DOZEN -> DIG1_9 | ONE ZERO | ONE ONE | ONE TWO
DN -> DIG1_9 | ONE DIG1_9 | TWO DIG1_9 | THREE ZERO |  THREE ONE

This is one interesting example of CFG; however, not check about whether date is valid for each month (such as there is no 31th for April). But, this is enough for us to figure out what is CFG.

CFG seems strong but still not enough. Currently CFG can only tell us the received input is valid or not. To build a parse tree, we need to know how it is in the language, also handle errors to give feedback to programmer. What’s more, many grammars generate the same language; however, only some of them are accepted by tools, so form of the grammar is important.

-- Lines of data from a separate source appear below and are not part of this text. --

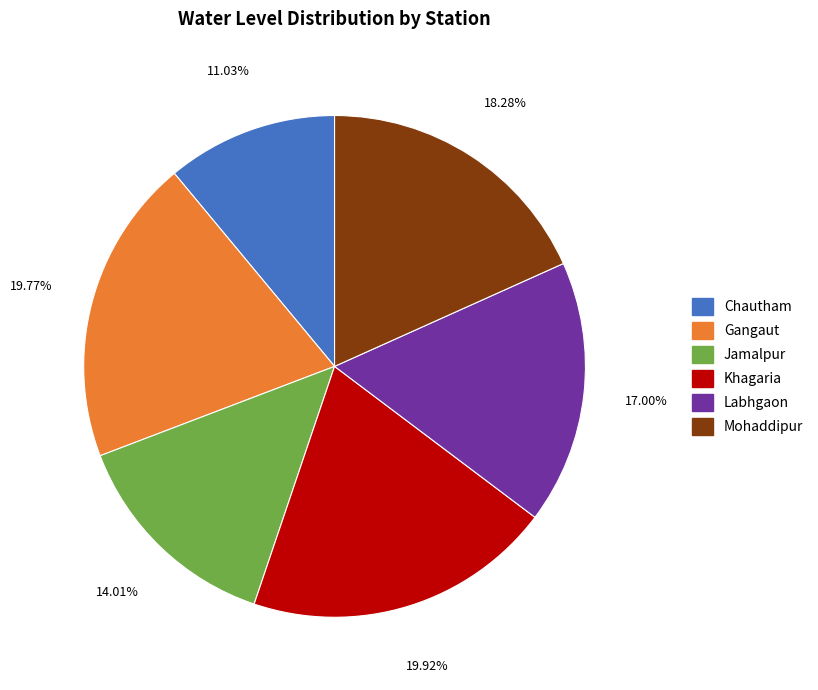

What percentage is the Mohaddipur slice, to the nearest percent?

18%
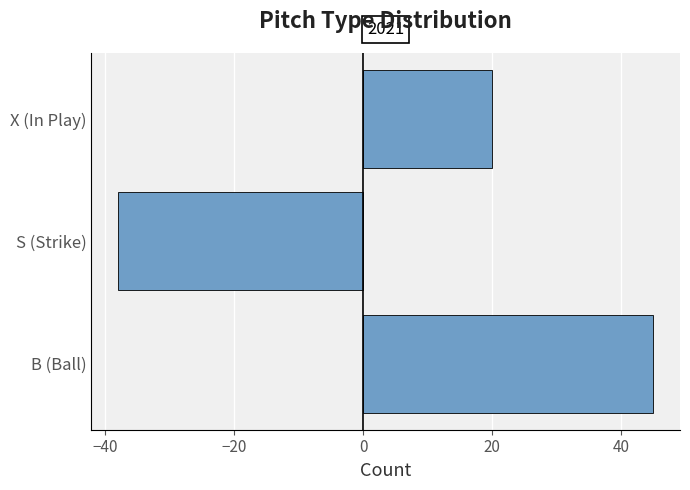

Which category has the highest value across all series?

B (Ball)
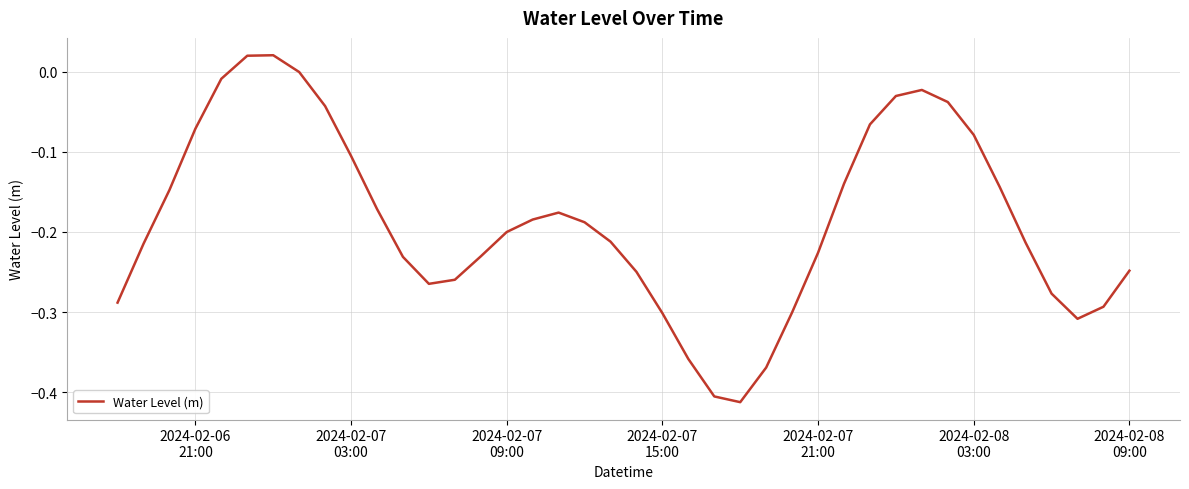

What is the difference between the maximum and minimum values?

0.4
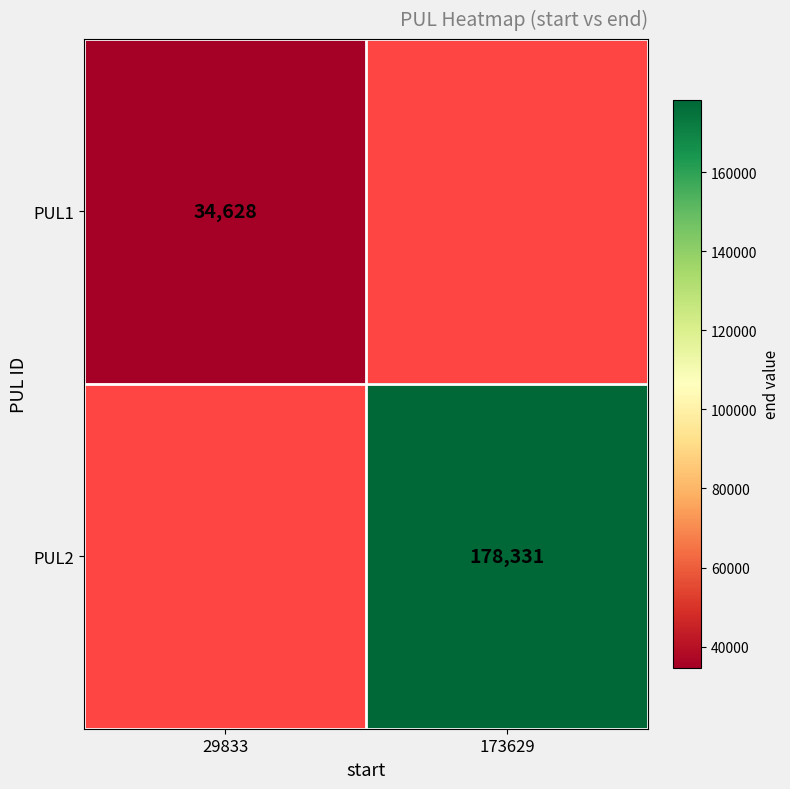

How many distinct data groups are displayed?

2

Here comes a little summary for CFG

/12-20-20/CFG1.png
/12-20-20/CFG2.png

Derivations & Ambiguity

We are not only interested in checking whether a string matches CFG or not, but also want to build a parse tree for the string. A derivation is such like,

1
2
3
4
E
-> E + E
-> E * E  + E
-> ...

It is similiar to the concept of replacement rules. A derivation defines the parse tree, but one parse tree can have many derivations. Here comes a sample of parse tree,
/12-20-20/derivation.png
The reason why one parse tree may have multiple derivations is that we can start derivations from arbitrary of subtrees. Among all the derivations, left-most and right-most derivations are important in parser implementation, left-most derivation means that parse tree would start derivation from the left-most side. Here comes another concept about ambiguity if it has more than one parse tree for some string. To eliminate the ambiguity, the most direct method is to rewrite the grammar unambiguously. Consider the grammar,

1
2
3
E -> if E then E
    if E then E else E
    OTHER

given an expression if E1 then if E2 then E3 else E4, we can get two parse trees,
/12-20-20/ambiguity.png
We would like to declare a rule that else matches the closest unmatched then; therefore, the parse tree on the left is not what we want (if E2 then E3 else E4 matched first).

Take away, ambiguity occurs when two or more parse trees exist for some string in the language.

First & Follow set

Before we learn leftmost and rightmost derivation, we need to learn first set and follow set first.
/12-20-20/firstandfollow.png

Ok! Now we can learn how to use first and follow set in parsing.

Why we need first and follow set? It is like a pattern. When we run into some tokens, we can decide what is the next step.

Leftmost derivations (LL)

Always derive the leftmost nonterminal first. It’s also know as LL parsing and top down parsing. In the word ‘LL’, the first ‘L’ means it processes input from left to the right, and the second ‘L’ means leftmost derivation.

Rightmost derivations (LR)

Always derive the rightmost nonterminal first. It’s also known as LR parsing and bottom up parsing. In the word ‘LL’, the first ‘L’ means it processes input also from left to the right, but the second ‘R’ means rightmost derivation.